Superbird11/ranges

Method for evaluating range overlaps + gaps

ab623 opened this issue · 4 comments

ab623 commented

Thanks for the creation and support for the library. I have looked through the code but not found anything that helps in the following scenarios

  1. Given a RangeDict with multiple ranges, how can I identify if the RangeDict has any overlaps in the ranges.
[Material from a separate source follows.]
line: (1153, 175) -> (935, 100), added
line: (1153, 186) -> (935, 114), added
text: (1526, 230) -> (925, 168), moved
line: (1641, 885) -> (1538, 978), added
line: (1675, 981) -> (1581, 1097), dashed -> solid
Currently the implementation gives priority to the last added Range.

E.g.

r = RangeDict({
    Range(1, 6): "1",
    Range(6, 20): "2",
    Range(10, 30): "3",
})
print(r.hasOverlappingRanges) #  Output: True
  1. Is there a potential to identify where there are gaps in ranges and return a list of Ranges that fill those gaps?
r = RangeDict({
    Range(1, 5): "1",
    Range(10, 20): "2",
})
print(r.getRangeGaps(1, 40))  # Output: [Range(6, 10), Range(21, 40)]

I think both of these might make good additions to the RangeDict functionality.

As for point 1, that's an impossible scenario - like with the vanilla python dict, the same key cannot be present twice. It' not so much that the last added range has priority with lookups - the last-added range overwrites any other ranges that would be overlapping. Otherwise, if you were to request the value at 15 (in your example), you'd get an ambiguous return value. Of course you're welcome to explicitly add ("2", "3") as the returned value for Range(10, 20), but that would be your choice. I should probably also add a .setdefault() method to RangeDict to accommodate similar use cases (e.g. add the given value for only the parts of the key that don't overlap the current dict)

Point 2 is definitely worth doing, but I don't see it as particularly useful for that functionality to be bound to RangeDict. Rather, I'd implement RangeSet.complement() to return a RangeSet of all values not contained in the set that it's called on, from which you could then remove the first/or last entries (both infinite ranges), for the same effect. I'll add that as a feature.

ab623 commented

Thanks for the quick response. Coming back onto your points.

On point 2 first - I agree with you on that the functionality could be better placed on a a RangeSet. (My usage with the library has mainly been using the RangeDict hence my view was slightly narrowed). I do like your approach on the RangeSet.complement() feature which seems quite elegant.

On point 1 - I see what you mean, and again my vision was narrowed concentrating on RangeDict's. I have rethought my implementation and provided some sample code below. Simply I am trying to determine if a list of Range's have any overlap with each other. My rational for this I'm taking user input to construct a RangeDict, and I want to validate to the user if a range start and end they have entered is valid (does not overlap with anything else they have entered, otherwise the results might be confusing to them).

What are you thoughts for adding functionality like the below to the RangeSet/RangeDict objects, as those are simply an iterable of Ranges.

import itertools

ranges_without_overlaps = [
    Range(1, 10),
    Range(10, 20),
    Range(20, 30),
]

ranges_with_overlaps = [
    Range(1, 10),
    Range(8, 20),
    Range(20, 30),
]

def has_overlapping_ranges(range_list):
    """
    Calculate the intersection between each range combination and check if
    any combination results in an intersection.
    
    For large range lists (>10?), this could utilise the itertools generator 
    more effectively rather than converting to a list like in this implementation
    """
    intersections_map = [
        r[0] & r[1] is not None 
        for r in itertools.combinations(range_list, 2)
    ]
    return any(intersections_map)

print(has_overlapping_ranges(ranges_without_overlaps))  # False
print(has_overlapping_ranges(ranges_with_overlaps))     # True

Added Range.complement() and RangeSet.complement().

Did not yet add RangeDict.adddefault() - turns out there are some issues with how contradictory infinite ranges are handled, and trying to bugfix them broke everything. Until I add that method I'm not closing this issue.

That said, has_overlapping_ranges() isn't something that I think makes sense for this library - especially not when, as you demonstrate, it can be simulated by a one liner. I'm reluctant to include it as a standalone helper method, and I can't see any good way to attach it to one of the three data structures Range, RangeSet, and RangeDict that this module already provides.

ab623 commented

I think you make a valid point. Reflecting on the overlapping feature, it only makes sense when there is an iteratable of potentially overlapping ranges, and the only time that would be the case would be a RangeDicts keys I think.

I think its fine if it is left out of the library. The only real place left to place it would be the _helpers.py file. Either way if not added, the code in this issue will remain so that hopefully someone in the same scenario may stumble on it in the future!